TDOE released details regarding the new A-F state accountability system (TDOE, 2023), which is required according to a 2016 law. TDOE developed a formula to calculate letter grades for every school, which are in addition to federal Every Student Succeeds Act (ESSA) accountability requirements. During town halls, public comment, and working group meetings, stakeholders discussed how to best measure school performance and ways to report that information to families in a transparent way. Throughout all of public engagement opportunities, there was a general consensus that TVAAS and AMO growth are important metrics to prioritize in the new A-F calculation. Tennessee’s new A-F school grading system consists of three indicators: Achievement, Growth,  Growth of the Lowest Performing 25% Student Subgroup, and an additional metric of College and Career Readiness for high schools. Each indicator will be measured in all subjects with different weights grade levels and subjects. TDOE chose to include TVAAS but did not include AMOs but weighted absolute achievement more in comparison to other measures.

Figure 2: The new A-F measuring system prioritizes proficiency and uses fewer measures (TDOE, 2023).

4. TDOE published the school letter grades on a dashboard in December. 

During public engagement town halls across the state, TDOE communicated their plans to publish A-F letter grades on the state report card. Before letter grades were released to the public, districts had a preview window to verify the data and calculations Based on the current timeline, letter grades will be published on the state report card in early 2024 with additional performance metrics, including the new accountability indicators and the state’s federal performance metric (TDOEa, 2023; TDOEb, 2023).  TDOE released the dashboard and spreadsheet to the public on December 21, 2023, which was after the state board meeting.

5. TDOE proposes new Social Studies standards that will be implemented for the 2026-2027 academic school year. 

Per State Board Policy 3.209, the State Board of Education is responsible for reviewing the state’s academic standards at least every eight years. However, social studies standards fell under the previous six-year timeline for review (TDOE, 2023) and underwent a review and revision process starting in 2017 (TDOE, 2023). 
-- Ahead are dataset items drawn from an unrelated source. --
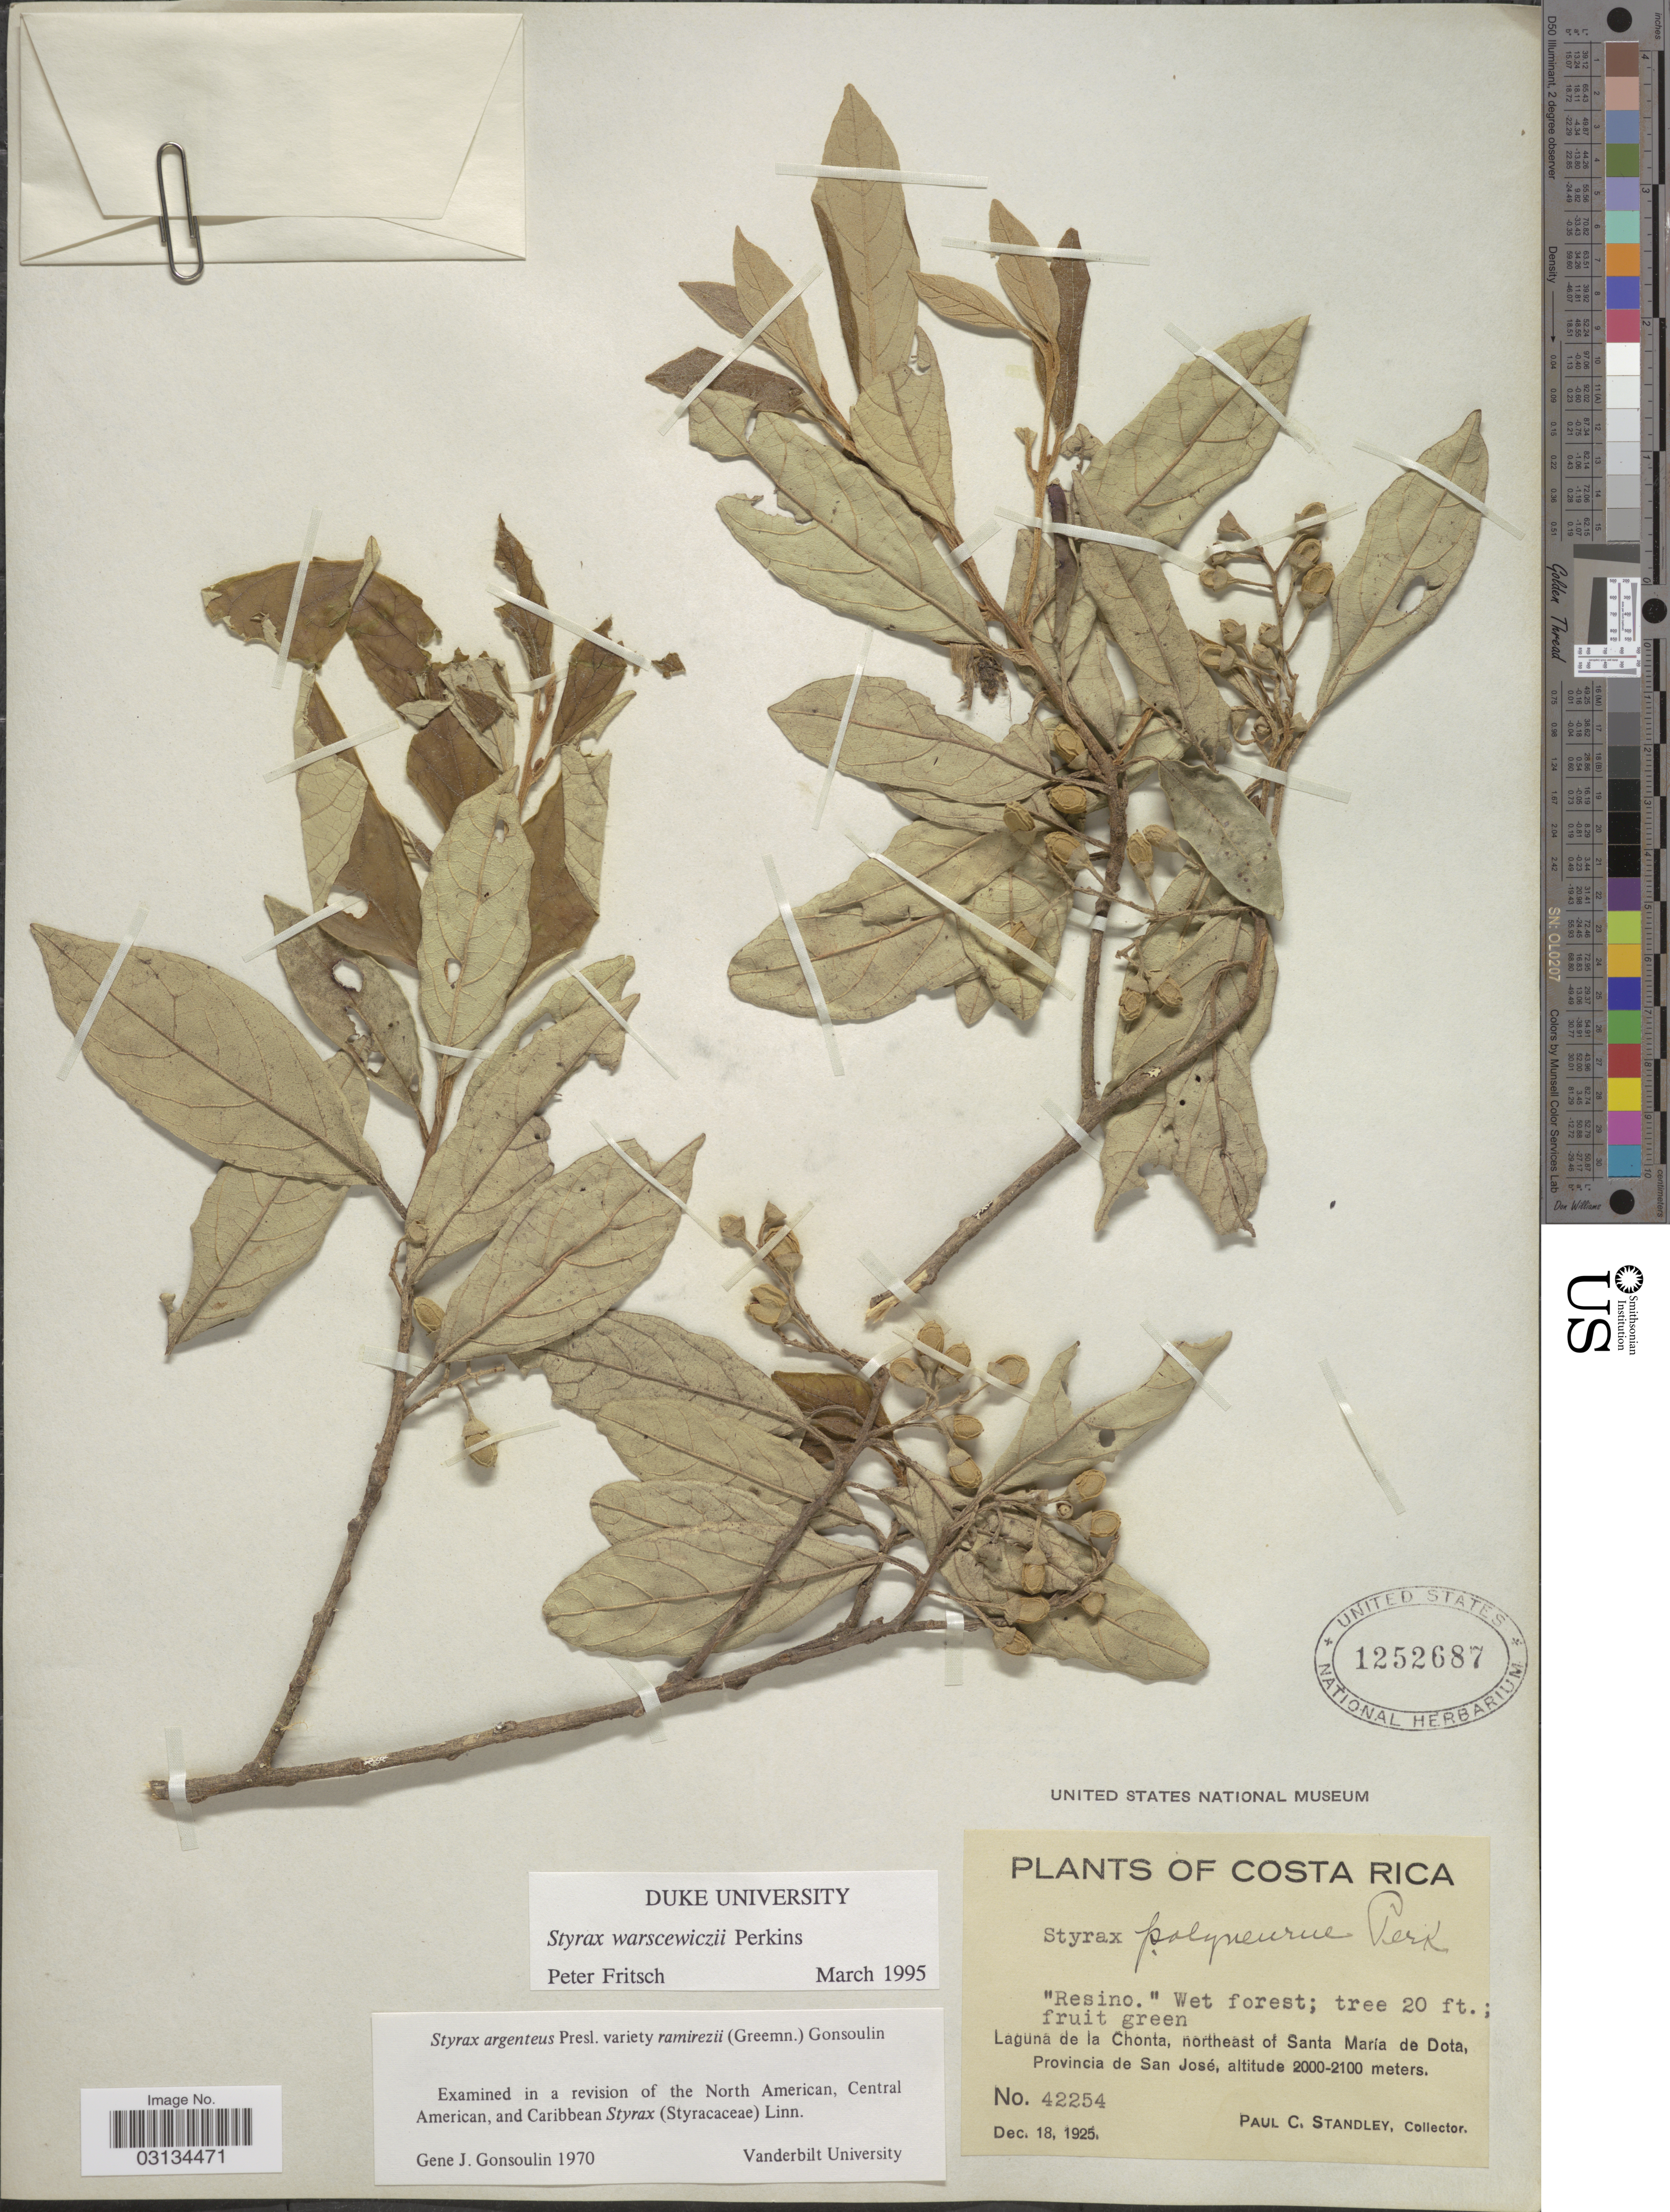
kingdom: Plantae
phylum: Tracheophyta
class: Magnoliopsida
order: Ericales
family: Styracaceae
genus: Styrax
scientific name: Styrax warscewiczii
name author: Perkins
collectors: P. C. Standley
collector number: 42254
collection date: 1925-12-18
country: Costa Rica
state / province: San José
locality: Laguna de la Chonta, northeast of Santa María de Dota.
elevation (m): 2000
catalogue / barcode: US 1252687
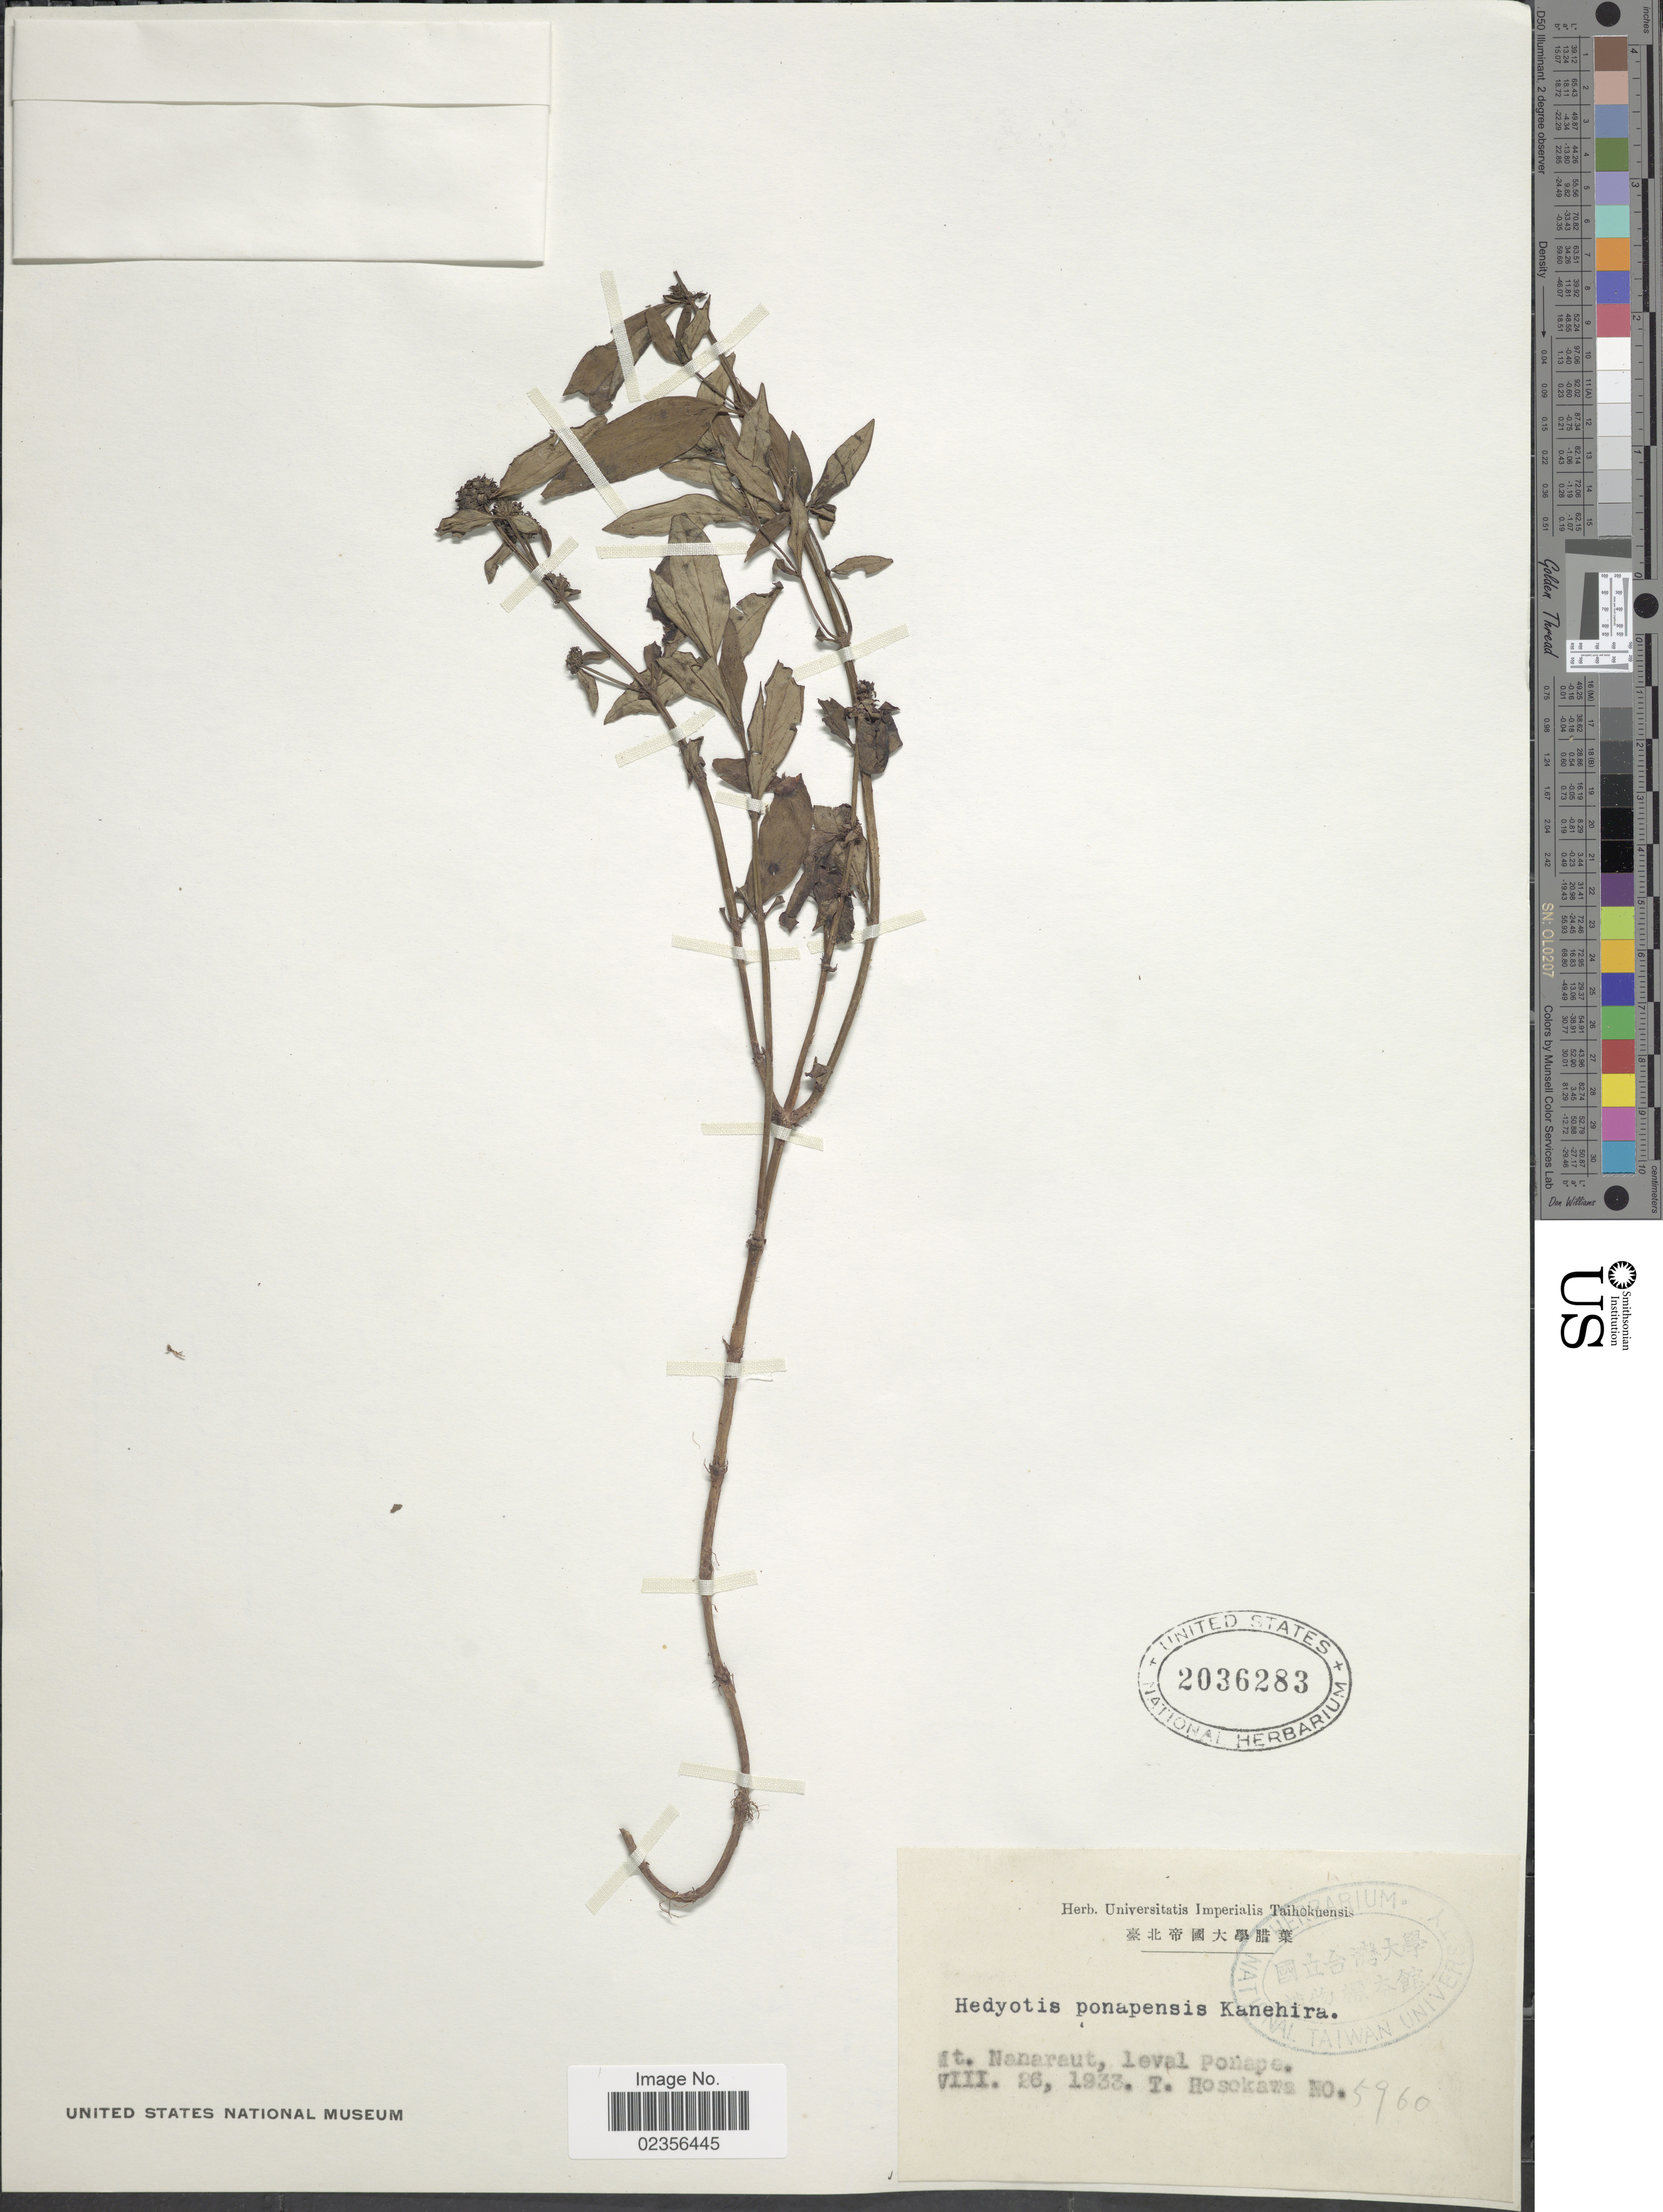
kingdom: Plantae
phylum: Tracheophyta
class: Magnoliopsida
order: Gentianales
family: Rubiaceae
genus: Hedyotis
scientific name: Hedyotis ponapensis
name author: (Valeton) Kaneh.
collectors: T. Hosokawa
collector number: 5960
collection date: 1933-08-26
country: Micronesia, Federated States of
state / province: Pohnpei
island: Pohnpei [Ponape]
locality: Mt. Nanaraut, Leval Ponape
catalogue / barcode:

Major changes were made to elementary grade-level standards. For K-2, standards are arranged by content strands or themes. For each content strand, students look first at their community in Kindergarten, the state in 1st-grade, and nationally in the 2nd-grade. Social studies courses were rearranged for grades 3-5 to ensure that students learn about TN history and are prepared for World History in 6th grade. In 3rd and 4th grades, students will learn about U.S History, but will no longer learn Geography in these grades Geography. Additionally, 5th grade Social Studies will focus on TN History and Geography. Across all grades, districts and teachers can select historical figures within standards so students are aware of important figures in their community, which will ultimately create more variation across schools and districts.

There was some concern from some board members that standards were loosely aligned with TCAP Social Studies expectations for students. Some board members expressed an interest in students in grades 3-6 learning key concepts prior to taking their first Social Studies TCAP in 6th grade.

Equity Considerations

  1. Students will be retained if they do not meet adequate growth in 4th-grade. How will TDOE  ensure that schools are providing proper support to these students? 
  2. Commissioner Reynolds demonstrated interest in discussing A-F revisions. How will TDOE collect and distribute feedback from a diverse array of stakeholders in the next planning cycle? 
  3. When and what support will be provided to schools with D and F ratings? How will support be differentiated based on need?